In “The Ghost Soldiers,” O’Brien takes unfair advantage of the power of isolation when he attempts to frighten Bobby Jorgenson while Jorgenson is on night guard duty.
In order to emphasize the evil intentions of his revenge plot, O’Brien reflects on his fear of being cut off from the outside world and the close relation between night guard and childhood fears of the dark.
In Vietnam, isolation is synonymous with endless time to dwell on the unknown.
Loneliness remains a strong presence enveloping the soldiers long after the war is over. Jimmy Cross, for example, feels bereft after the war because his hope for happiness in Martha is dashed by her rejection. Norman Bowker also feels empty and isolated after the war.
In “Speaking of Courage,” he aimlessly drives around a lake in his hometown, thinking that he has no one to talk to.
He even attempts to converse with an A&W employee, but no one will offer him consolation.
O’Brien himself realizes that if he didn’t have writing to work through his trauma, he might be in as abject a place as Bowker.
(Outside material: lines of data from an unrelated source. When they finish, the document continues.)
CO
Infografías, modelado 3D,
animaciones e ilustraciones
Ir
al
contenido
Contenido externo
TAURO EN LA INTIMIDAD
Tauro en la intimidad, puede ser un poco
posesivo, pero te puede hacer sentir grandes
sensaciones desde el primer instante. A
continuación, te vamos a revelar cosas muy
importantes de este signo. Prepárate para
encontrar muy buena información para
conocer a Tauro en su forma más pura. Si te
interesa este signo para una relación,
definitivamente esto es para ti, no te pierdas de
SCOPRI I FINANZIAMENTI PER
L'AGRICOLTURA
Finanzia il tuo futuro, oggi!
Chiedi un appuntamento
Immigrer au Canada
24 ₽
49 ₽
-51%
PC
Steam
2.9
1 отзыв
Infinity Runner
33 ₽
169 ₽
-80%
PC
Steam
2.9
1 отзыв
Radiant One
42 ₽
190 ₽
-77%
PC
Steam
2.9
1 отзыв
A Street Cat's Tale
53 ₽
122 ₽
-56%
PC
The character O’Brien’s narration—and, in effect, the author O’Brien’s The Things They Carried—is an attempt to combat the destructive isolation that the Vietnam experience fostered.
carried things
A central motif in the collection's titular story is the act of carrying. Teeming with lists, "The Things They Carried" reads like an itemized chronicle of the tangible and intangible things that the soldiers in Alpha Company carry with them through Vietnam.
The tangible items include tools, weapons, rations, bandages, and tokens that have sentimental or superstitious meaning.
The intangible items include responsibility, emotional baggage, secrets, fear, and memories.
Beyond physical items, the soldiers also carry immense emotional weight, such as guilt, grief, anxiety, and trauma.
Lieutenant Cross, for example, carries guilt for the death of Ted Lavender, believing his love for Martha distracted him from his responsibilities.
The men shoulder the emotional cost of fear—both of dying and of appearing weak in front of their comrades—which shapes their actions and inner lives.
Memory plays a major role in what they carry, as past experiences, deaths of friends, and imagined futures stay with them long after battles end.
reading/writing
Already in the first story, it becomes clear that reading and writing are important to the soldiers in Alpha Company.
The power of the written word, both for those writing it and for those reading it, becomes a central motif in the collection.
In "The Things They Carried," the narrator runs through the personal items that individual soldiers consider to be "necessities or near-necessities."
For three of the soldiers, these include books: Norman Bowker carried a diary.
Rat Kiley carried comic books.
Kiowa, a devout Baptist, carried an illustrated New Testament that had been presented to him by his father, who taught Sunday school in Oklahoma City, Oklahoma.
These items symbolize how the soldiers attempt to maintain their identities in a dehumanizing and disorienting war environment.
Writing (like Bowker’s diary) offers a sense of control or permanence in a world full of chaos, death, and randomness.
Reading (like Kiley’s comics or Kiowa’s Bible) provides emotional comfort, nostalgia, or moral structure amid the psychological turmoil of combat.